Part of her local success may be due to her being thrown in the fire, so to speak, within her first few days of beginning work in Flathead County. She started on July 11, 2007, and within about a week, there were three major fires burning at once in the county.

“Part of that challenge was I was really new to the area, didn’t really know the layout of the county, didn’t really have a lot of relationships built,” Mullaney said. “That was part of the challenge but it was also probably what allowed me to make a lot of the relationships that I have made ... I got to know a lot of people in a very short period of time than I would have had we not had the fires.”

ALONG WITH HER JOB, Mullaney also prefers the Flathead to the other areas she has lived, and that is part of what keeps her around.

“Number one, the people here are friendlier,” she said. “I lived in San Francisco in one place for seven or eight years and I never knew my neighbors. That just doesn’t happen here.

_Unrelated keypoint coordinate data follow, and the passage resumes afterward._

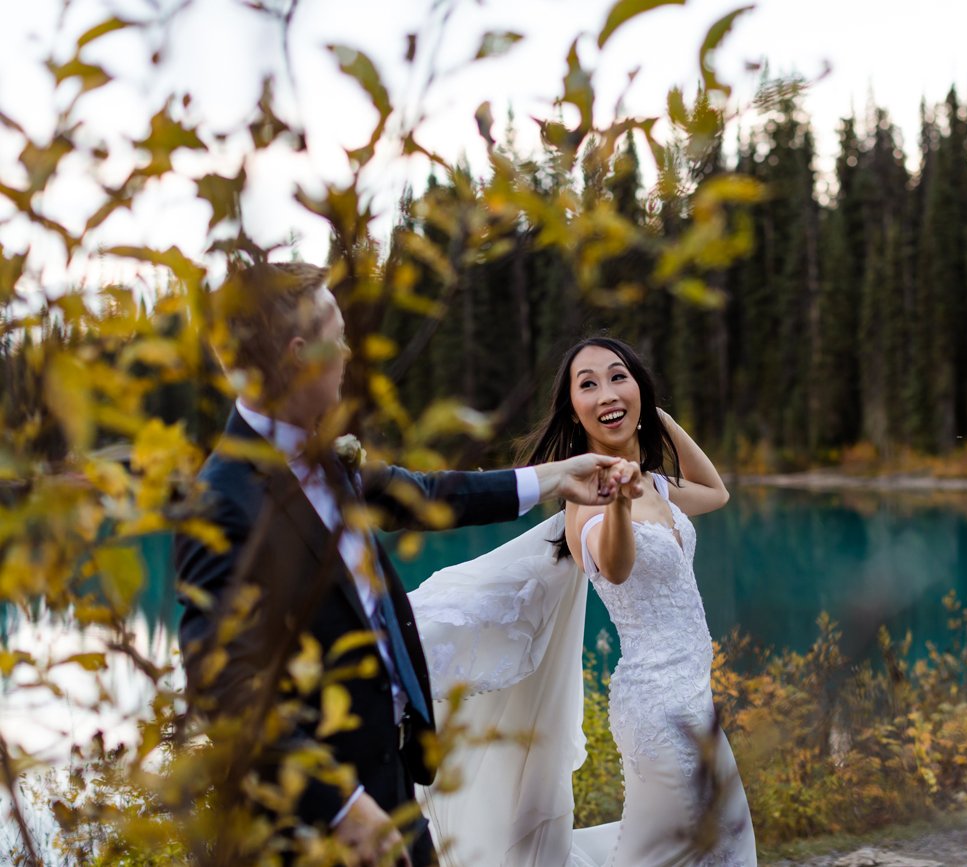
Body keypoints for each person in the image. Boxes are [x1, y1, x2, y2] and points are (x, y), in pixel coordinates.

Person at [173, 263, 639, 865]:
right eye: (338, 337)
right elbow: (222, 688)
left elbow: (426, 495)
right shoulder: (222, 500)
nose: (346, 353)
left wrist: (556, 477)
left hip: (393, 780)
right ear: (301, 353)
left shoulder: (327, 460)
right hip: (312, 823)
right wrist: (340, 807)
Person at [410, 336, 756, 866]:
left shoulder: (658, 487)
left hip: (695, 699)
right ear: (573, 410)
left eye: (619, 377)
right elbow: (615, 568)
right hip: (658, 711)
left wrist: (652, 414)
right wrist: (617, 501)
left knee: (722, 845)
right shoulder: (584, 501)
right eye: (588, 385)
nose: (606, 393)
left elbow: (715, 492)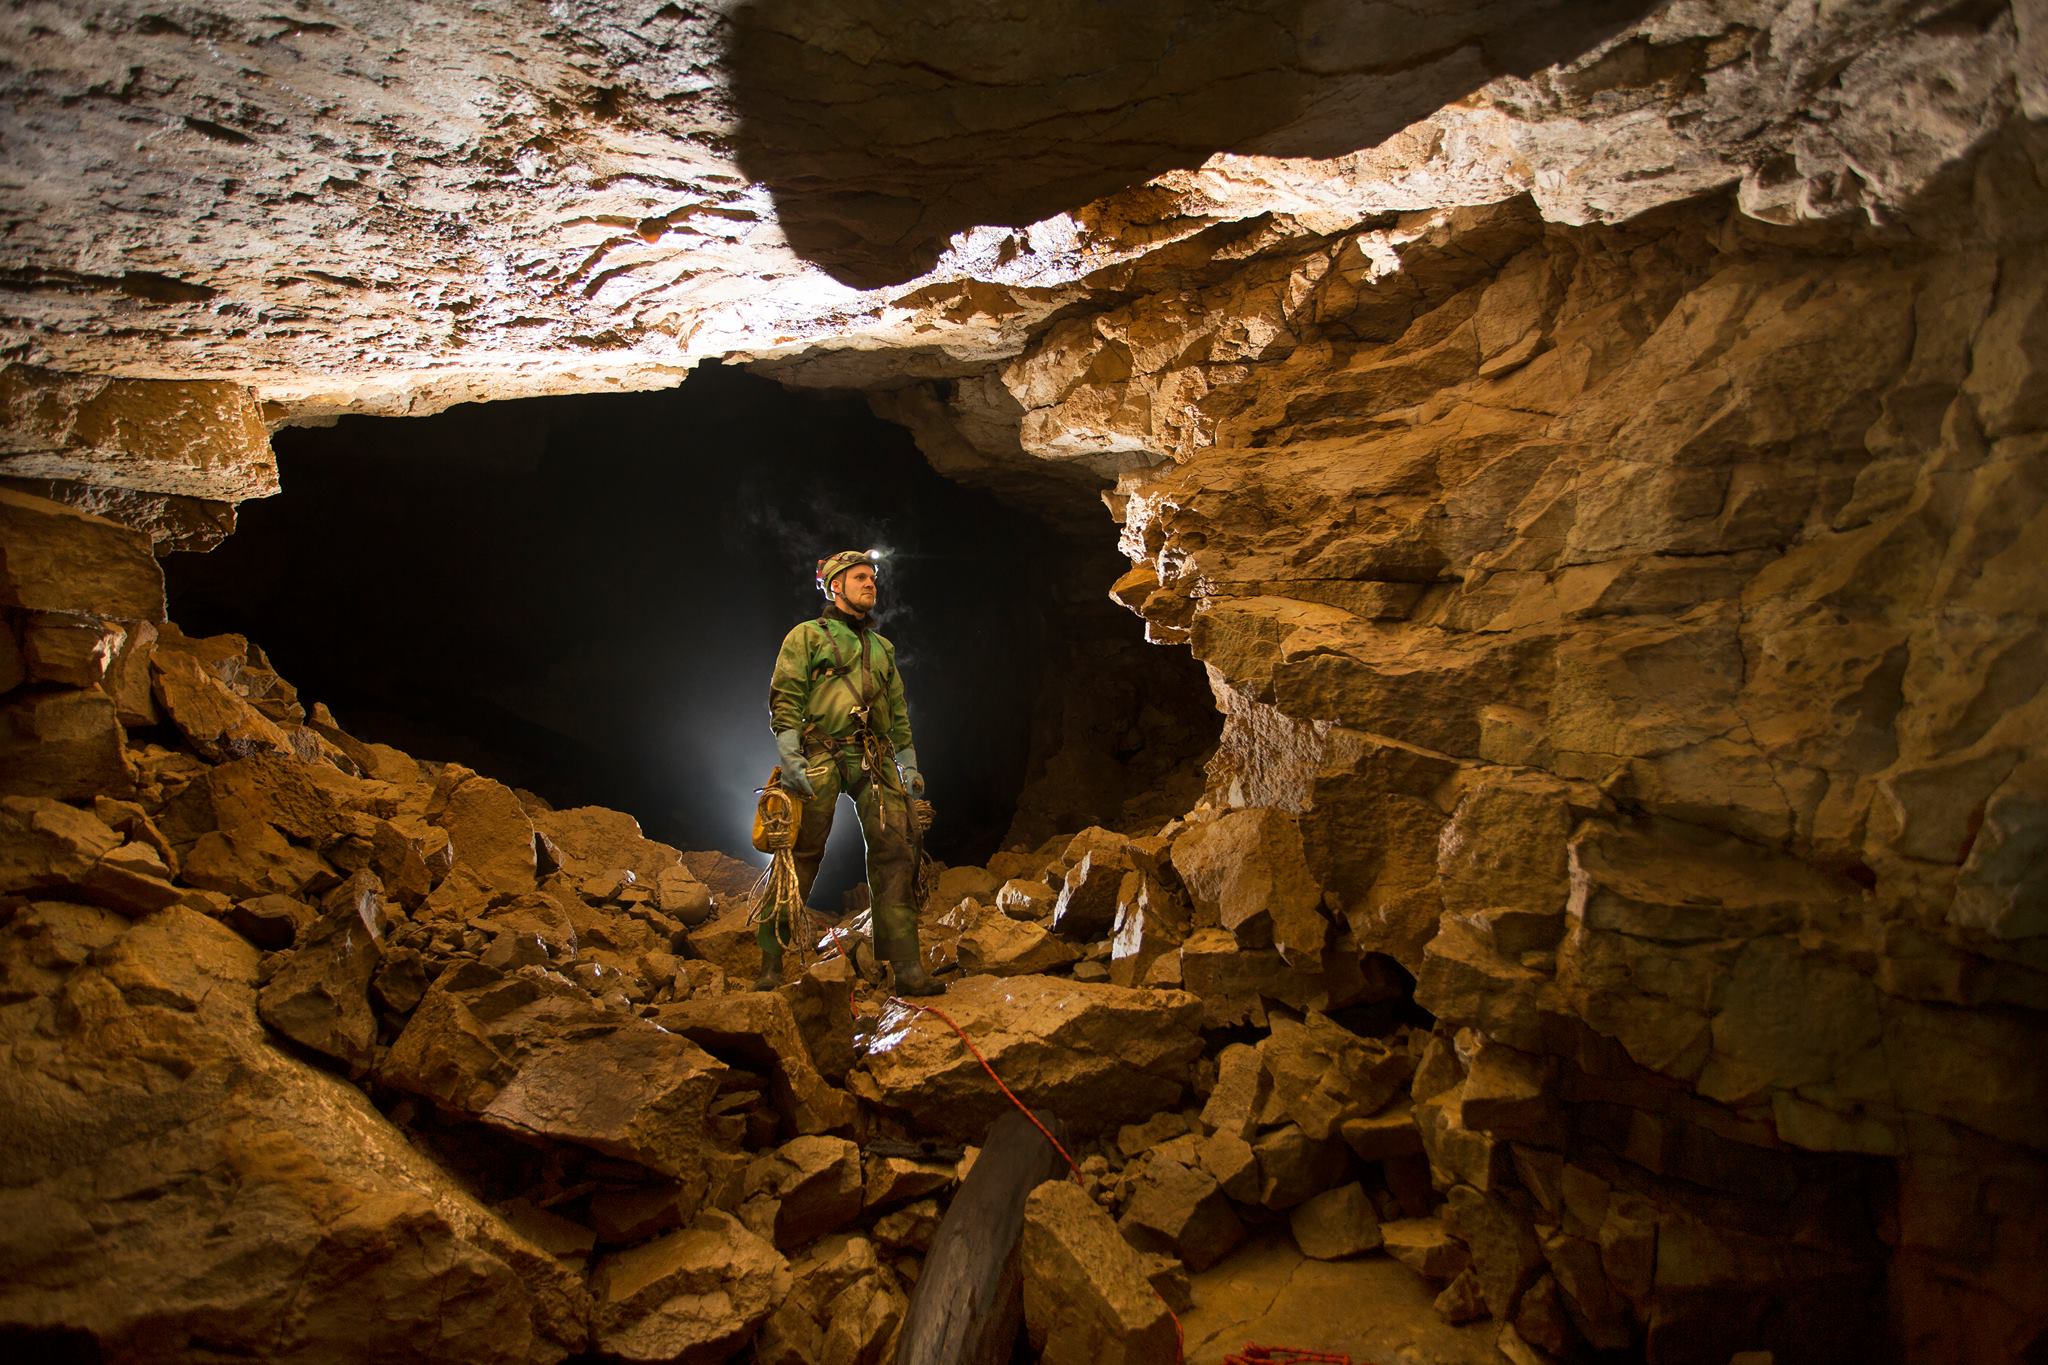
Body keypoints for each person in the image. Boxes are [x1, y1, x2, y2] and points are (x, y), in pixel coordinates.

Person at [761, 548, 941, 994]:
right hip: (820, 753)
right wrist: (789, 752)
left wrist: (910, 764)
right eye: (860, 577)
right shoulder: (806, 636)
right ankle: (769, 961)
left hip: (873, 759)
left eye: (872, 579)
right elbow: (787, 694)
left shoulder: (882, 648)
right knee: (799, 854)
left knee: (895, 851)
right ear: (835, 585)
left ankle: (906, 969)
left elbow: (897, 714)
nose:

It’s easier to meet people and form relationships here.”

Mullaney also pointed out what she saw as obvious — the natural landscape of the valley, the mountains, Glacier National Park and all the other things that draw people to Flathead County.

“I also like the fact that it’s not so overpopulated,” she said, laughing as she added “San Francisco and Los Angeles were — oh my god.”

MULLANEY also teaches several courses in the two-year-old emergency management degree program at Flathead Valley Community College, the only one of its kind in the state.

This semester, Mullaney has been teaching mitigation planning, emergency operations center management and volunteers/donation management.

“I love it,” she said. “We haven’t had a lot of students yet, about four or five this year, but we’ve seen the numbers going up.”

The school is already offering quite a bit of online content, and Mullaney said the school is also looking to offer more opportunities for distance education.

Teaching the class has also shown Mullaney — even if she doesn’t quite believe it — the depth of her knowledge in the field.

“Some people the other day referred to me as a ‘subject matter expert,’” she joked.

But the moniker seems to be true, and, at least for the foreseeable future, Mullaney will be at the helm, using her expertise to keep residents of the Flathead safe.